Esperaria pela hora do almoço para ligar-lhe e lançar o desafio. O Alcobias III pareceu pressentir que em breve ficaria com a casa toda por conta dele e com o direito acrescido a rancho melhorado. Lambeu o lábio superior como o faz quando se delicia com o patê de camarão.

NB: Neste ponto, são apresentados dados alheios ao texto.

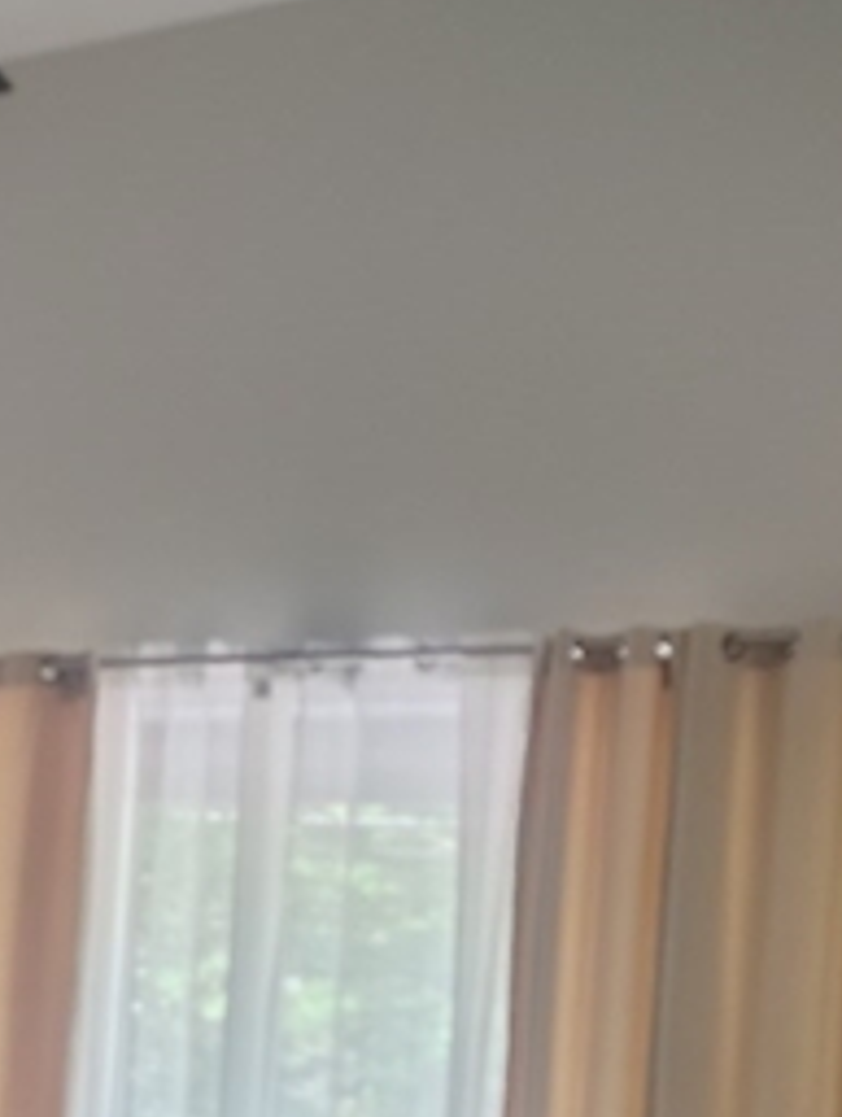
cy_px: 1082
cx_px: -65
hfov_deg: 19.7
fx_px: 2327
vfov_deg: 25.8
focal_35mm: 72
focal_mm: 5.56
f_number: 1.8
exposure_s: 1/60
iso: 1525
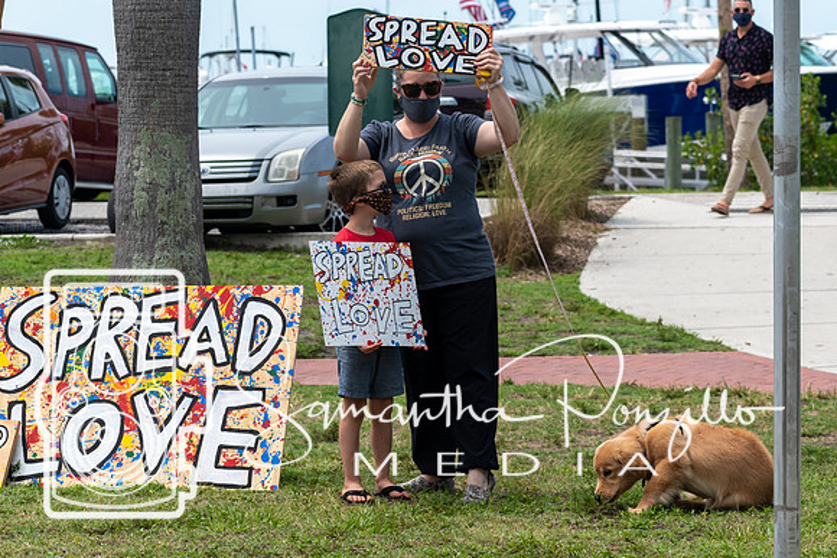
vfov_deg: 7.3
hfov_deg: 11.0
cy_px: 283
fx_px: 4363
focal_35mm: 188
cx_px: 464
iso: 200
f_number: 7.1
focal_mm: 105
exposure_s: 1/800
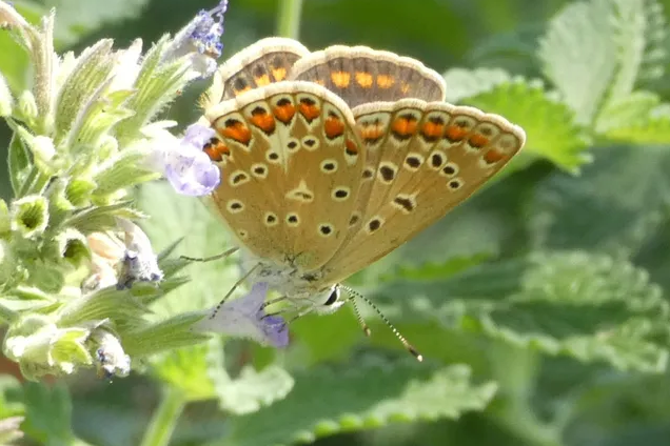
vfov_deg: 7.6
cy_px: 206
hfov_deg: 11.4
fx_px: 3368
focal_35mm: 181
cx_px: 336
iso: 200
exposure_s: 1/80
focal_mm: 30.9
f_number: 5.5
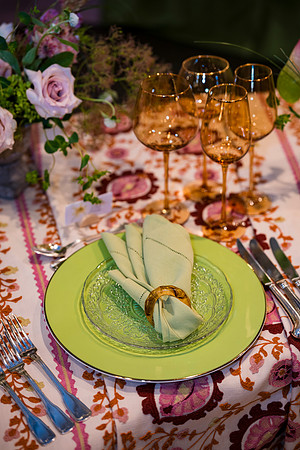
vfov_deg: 36.2
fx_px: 687
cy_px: 225
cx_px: 150
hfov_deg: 24.6
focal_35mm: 55
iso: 320
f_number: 2.2
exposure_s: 1/125
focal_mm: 55
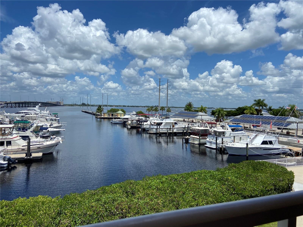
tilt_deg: -3.4
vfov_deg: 53.1
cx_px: 152
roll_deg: -2.2
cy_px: 114
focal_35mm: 26
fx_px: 228
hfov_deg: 67.3
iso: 32
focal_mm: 4.25
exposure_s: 1/5236
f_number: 1.8
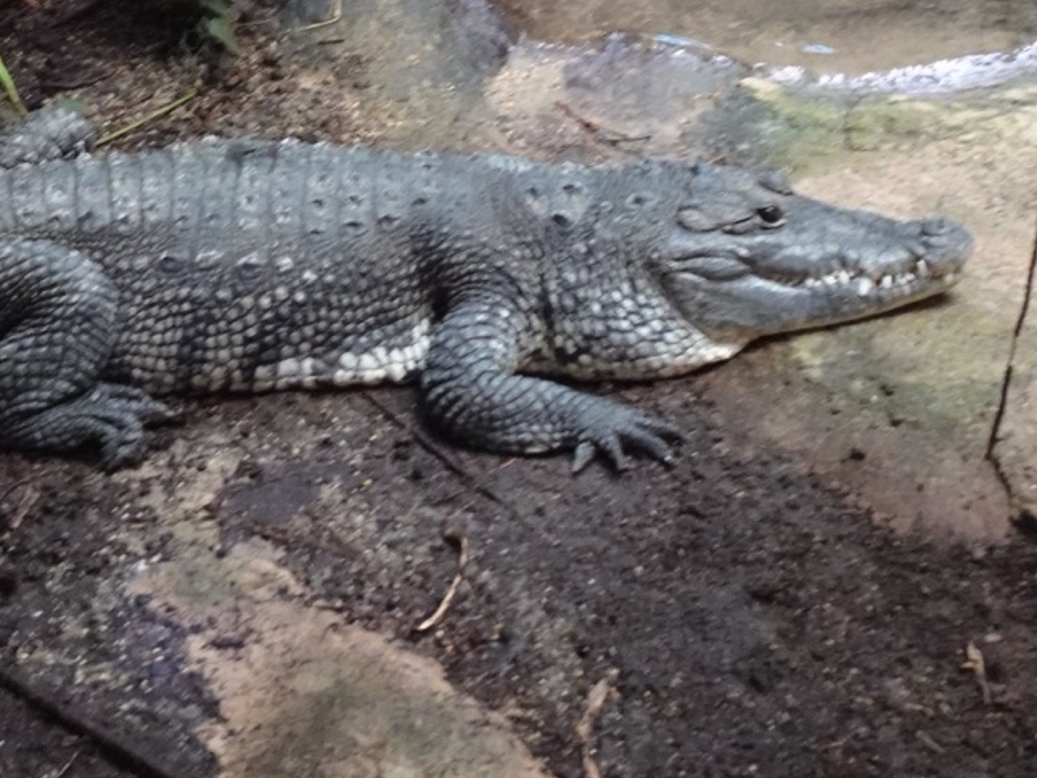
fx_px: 2277
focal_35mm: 76
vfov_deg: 18.8
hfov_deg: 25.5
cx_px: 338
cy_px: -18
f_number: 4
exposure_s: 1/13
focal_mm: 5.9
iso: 800
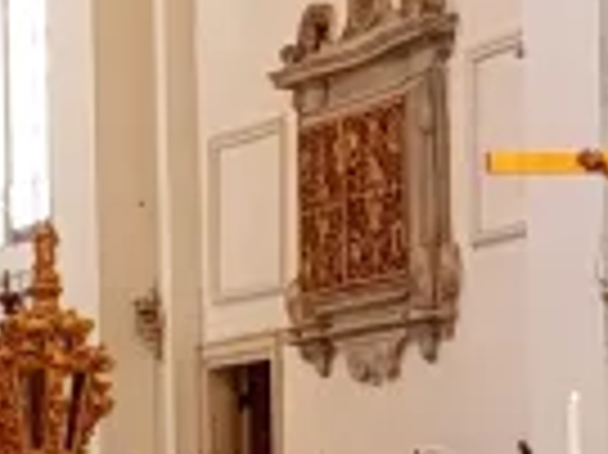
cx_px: 477
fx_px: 3738
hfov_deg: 9.3
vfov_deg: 7.0
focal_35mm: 213
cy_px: 382
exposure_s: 1/50
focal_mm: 5.24
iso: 1174
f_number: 1.7
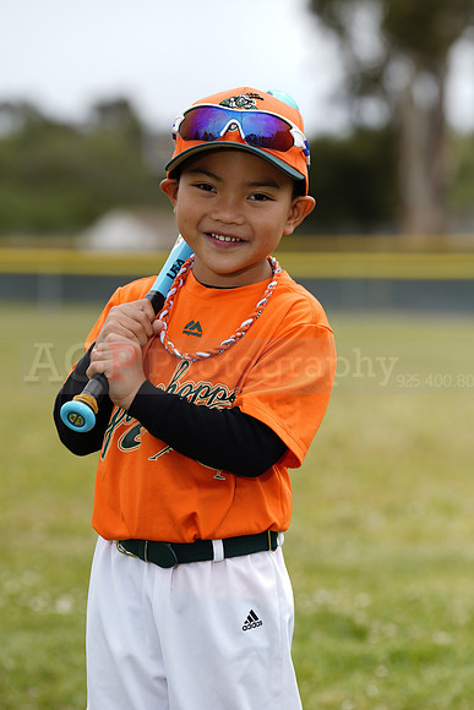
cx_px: 237
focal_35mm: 185
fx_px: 3651
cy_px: 355
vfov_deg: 11.1
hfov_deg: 7.4
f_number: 5.6
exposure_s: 1/250
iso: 50
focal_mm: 185
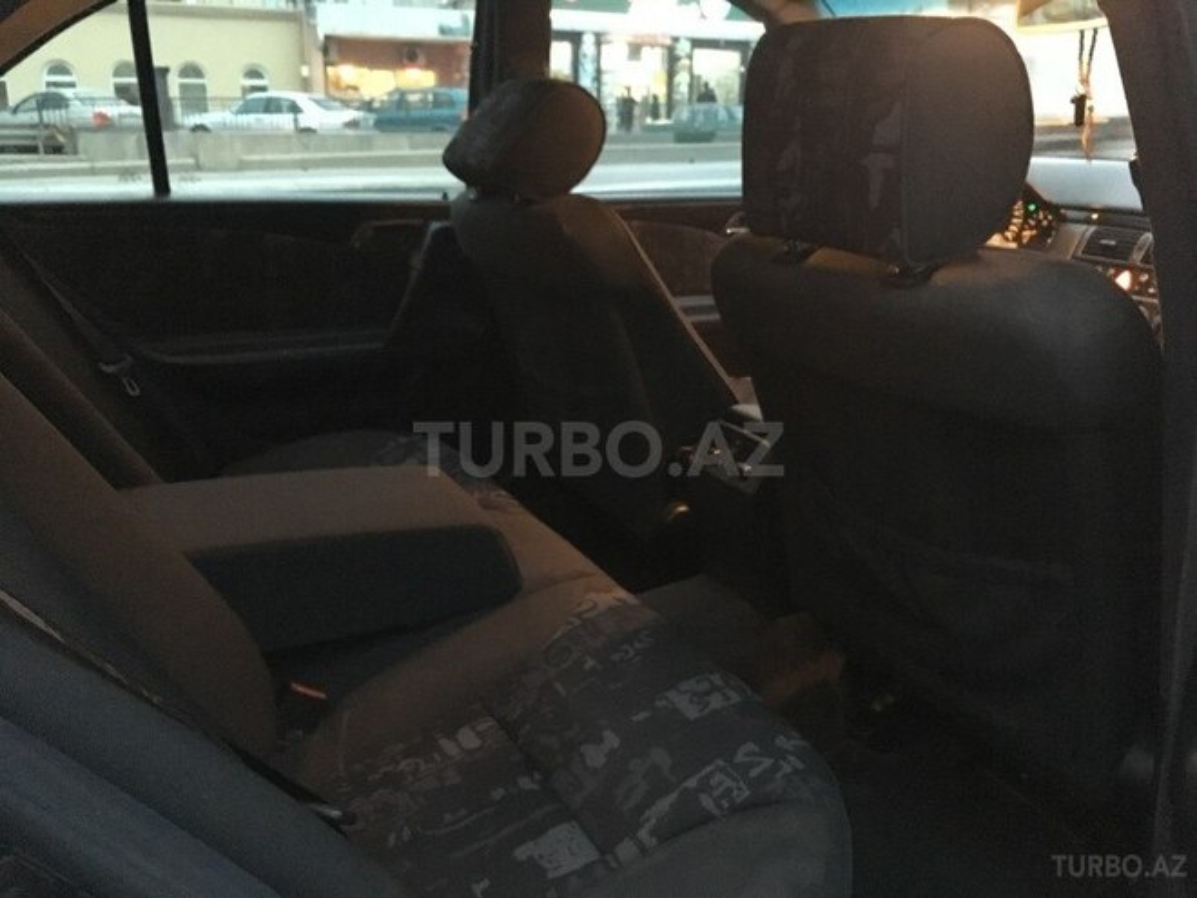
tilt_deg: -19.0
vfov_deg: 48.2
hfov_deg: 61.7
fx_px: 1003
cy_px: 449
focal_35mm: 29
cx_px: 598
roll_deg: -0.7
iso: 1000
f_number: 2.2
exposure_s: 1/17
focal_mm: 4.15
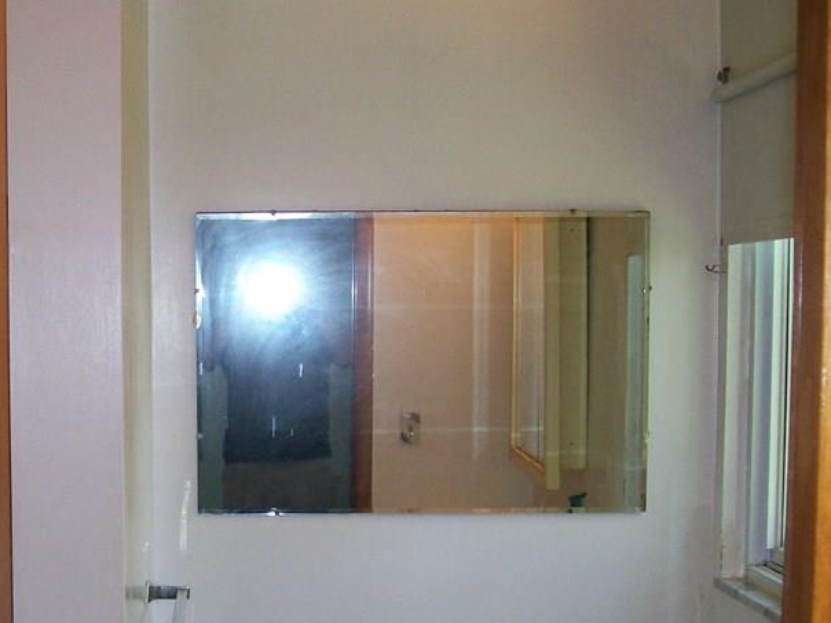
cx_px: 183
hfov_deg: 31.0
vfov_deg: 23.8
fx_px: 1464
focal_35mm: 61
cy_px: 473
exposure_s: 1/64
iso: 140
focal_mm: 6
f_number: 2.7
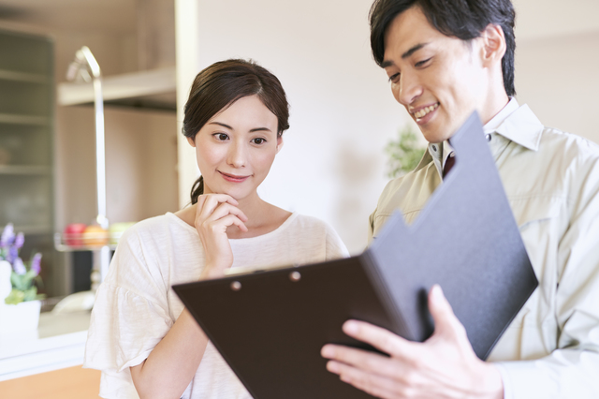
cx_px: 300
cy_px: 200
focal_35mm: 50
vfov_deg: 27.0
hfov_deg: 39.6
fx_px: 831
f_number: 2
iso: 200
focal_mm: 50
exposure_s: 1/60
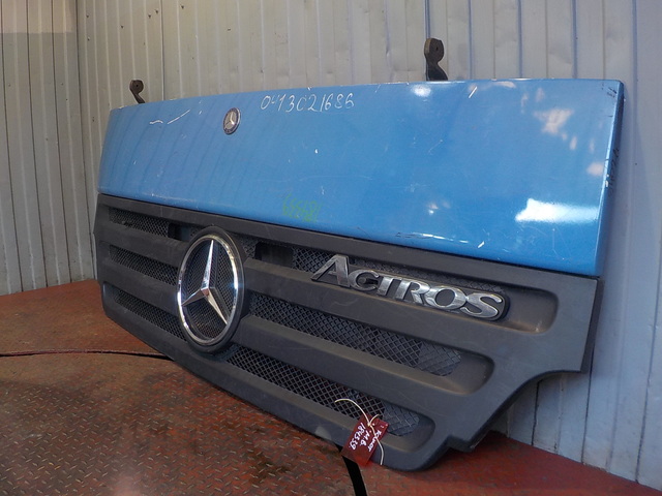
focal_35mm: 30
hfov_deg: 60.0
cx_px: 331
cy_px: 248
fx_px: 574
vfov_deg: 46.8
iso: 140
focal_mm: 4.1
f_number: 3.3
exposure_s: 1/30
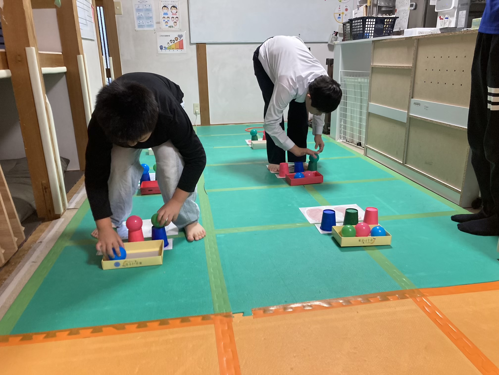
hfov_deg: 63.4
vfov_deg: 49.7
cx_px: 250
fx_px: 404
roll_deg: +1.5
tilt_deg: -17.3
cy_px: 188
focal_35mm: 28
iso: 250
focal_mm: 3.99
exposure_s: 1/60
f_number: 1.8
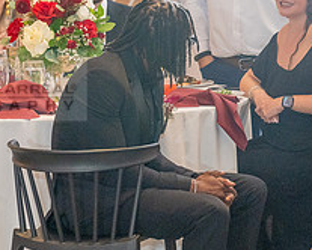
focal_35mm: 184
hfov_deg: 10.3
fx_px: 1701
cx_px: -41
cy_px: 85
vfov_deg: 8.4
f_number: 2.8
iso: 2000
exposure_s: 1/200
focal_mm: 70
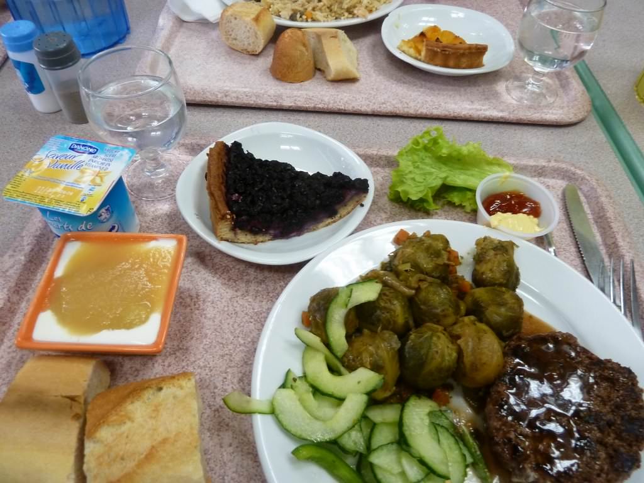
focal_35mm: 25
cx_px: 322
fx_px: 465
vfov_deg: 54.9
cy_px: 242
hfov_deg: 69.4
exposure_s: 1/30
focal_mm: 4.1
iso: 320
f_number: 3.3
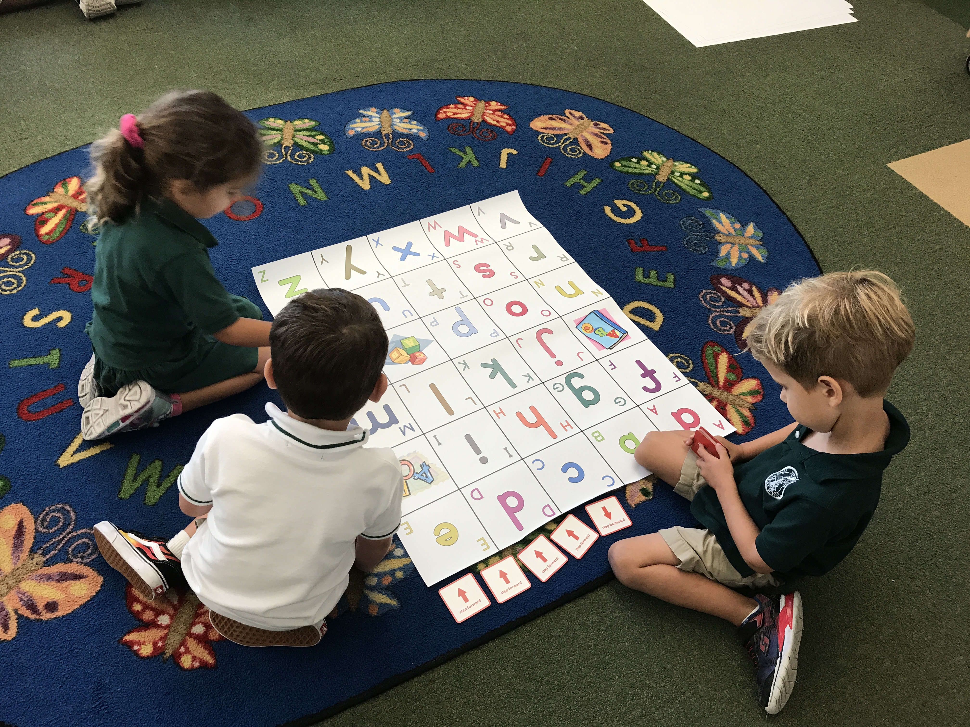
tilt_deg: -47.6
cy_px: 364
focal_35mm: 28
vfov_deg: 49.7
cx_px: 485
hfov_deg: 63.4
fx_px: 785
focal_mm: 3.99
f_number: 1.8
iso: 32
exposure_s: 1/24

Bem, esta crónica já vai longa, mas é que as lembranças da Feira do Gado têm o condão de arrebatar aqui a Quitéria Maria. E sobreveio-me à memória uma canção que um dia por lá ouvi, vim depois a saber daquele grupo rock* de Almada cujo líder, um tal de António Manuel Ribeiro, que chegou a ter problemas com a obsessão de uma fã, vá lá saber-se porquê, e que dizia mais ou menos assim: «Hoje há festa, hoje há feira/No Porto Moniz/Minha terra na Madeira/É Porto Moniz, onde sou feliz».

Queridos leitores, não se esqueçam, é já este fim-de-semana, de 04 a 06 de julho.

* "Voltei a Porto Moniz" é um EP com originais da banda UHF. Editado em 2004 pela AM.RA Discos. Contém dois temas recuperados da coletânea "Eternamente" de 1999. "Voltei a Porto Moniz" foi uma encomenda do Município de Porto Moniz e não está distribuído no circuito comercial.